** Supplied information **

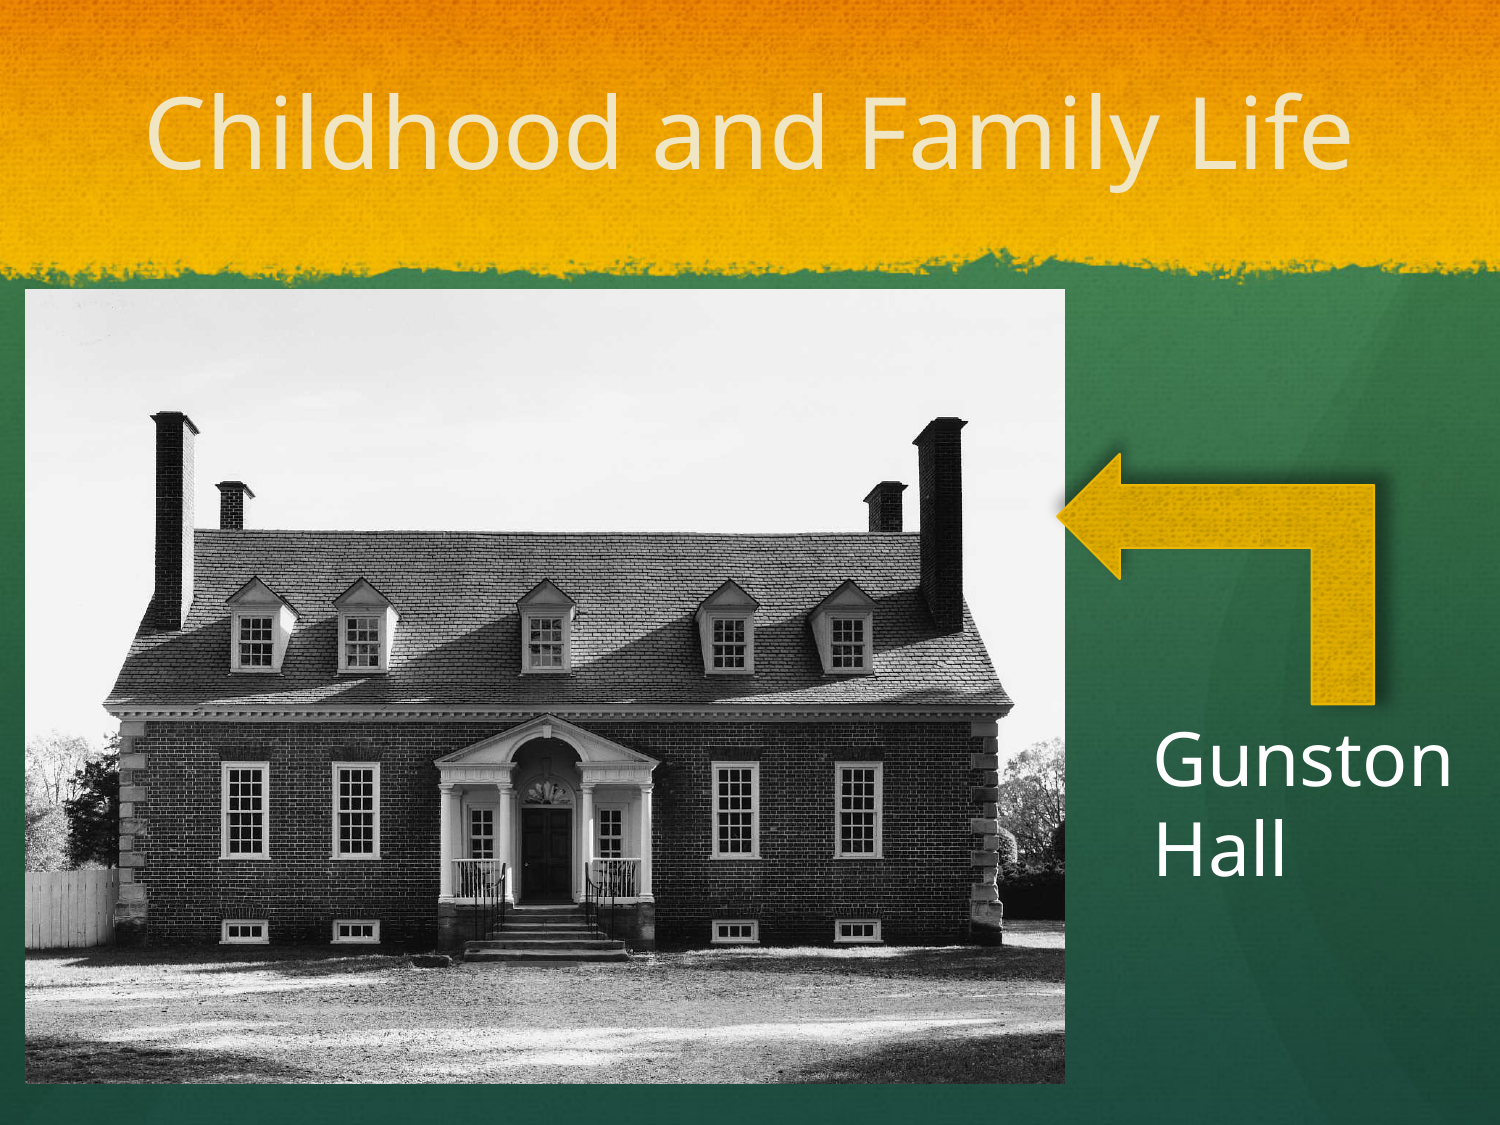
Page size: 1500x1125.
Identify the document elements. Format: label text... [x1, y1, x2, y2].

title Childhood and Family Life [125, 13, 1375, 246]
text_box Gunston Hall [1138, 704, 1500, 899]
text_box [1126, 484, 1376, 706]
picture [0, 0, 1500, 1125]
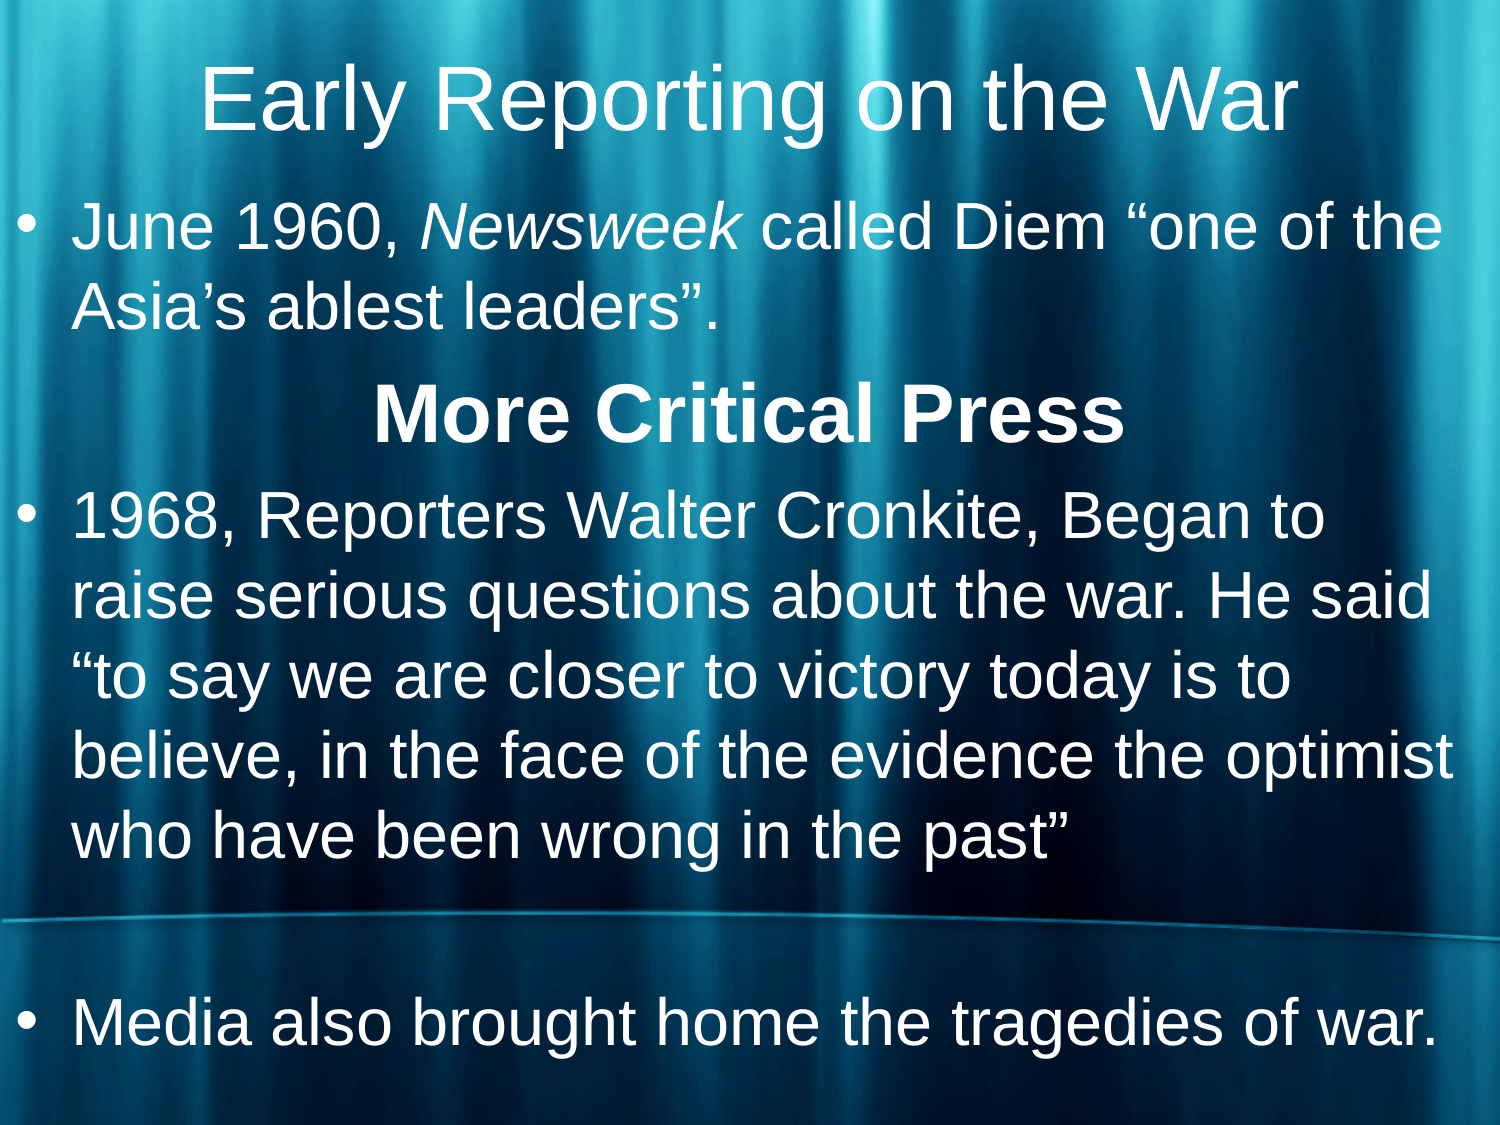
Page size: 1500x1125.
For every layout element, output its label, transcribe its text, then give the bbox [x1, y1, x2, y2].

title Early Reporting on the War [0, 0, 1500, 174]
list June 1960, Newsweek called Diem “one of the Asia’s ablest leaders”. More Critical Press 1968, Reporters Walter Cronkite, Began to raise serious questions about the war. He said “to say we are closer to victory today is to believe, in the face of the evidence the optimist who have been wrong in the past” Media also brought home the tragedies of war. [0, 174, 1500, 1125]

** Exercise objective **
Return every line of the listing exactly, leaving its pictures behind.

** Task output **
Page size: 1500x1125.
Identify the document elements. Format: label text... [x1, y1, x2, y2].

title Childhood and Family Life [125, 13, 1375, 246]
text_box Gunston Hall [1138, 704, 1500, 899]
text_box [1126, 484, 1376, 706]
picture [0, 0, 1500, 1125]
Page size: 1500x1125.
For every layout element, output its label, transcribe its text, then give the bbox [x1, y1, x2, y2].

title Early Reporting on the War [0, 0, 1500, 174]
list June 1960, Newsweek called Diem “one of the Asia’s ablest leaders”. More Critical Press 1968, Reporters Walter Cronkite, Began to raise serious questions about the war. He said “to say we are closer to victory today is to believe, in the face of the evidence the optimist who have been wrong in the past” Media also brought home the tragedies of war. [0, 174, 1500, 1125]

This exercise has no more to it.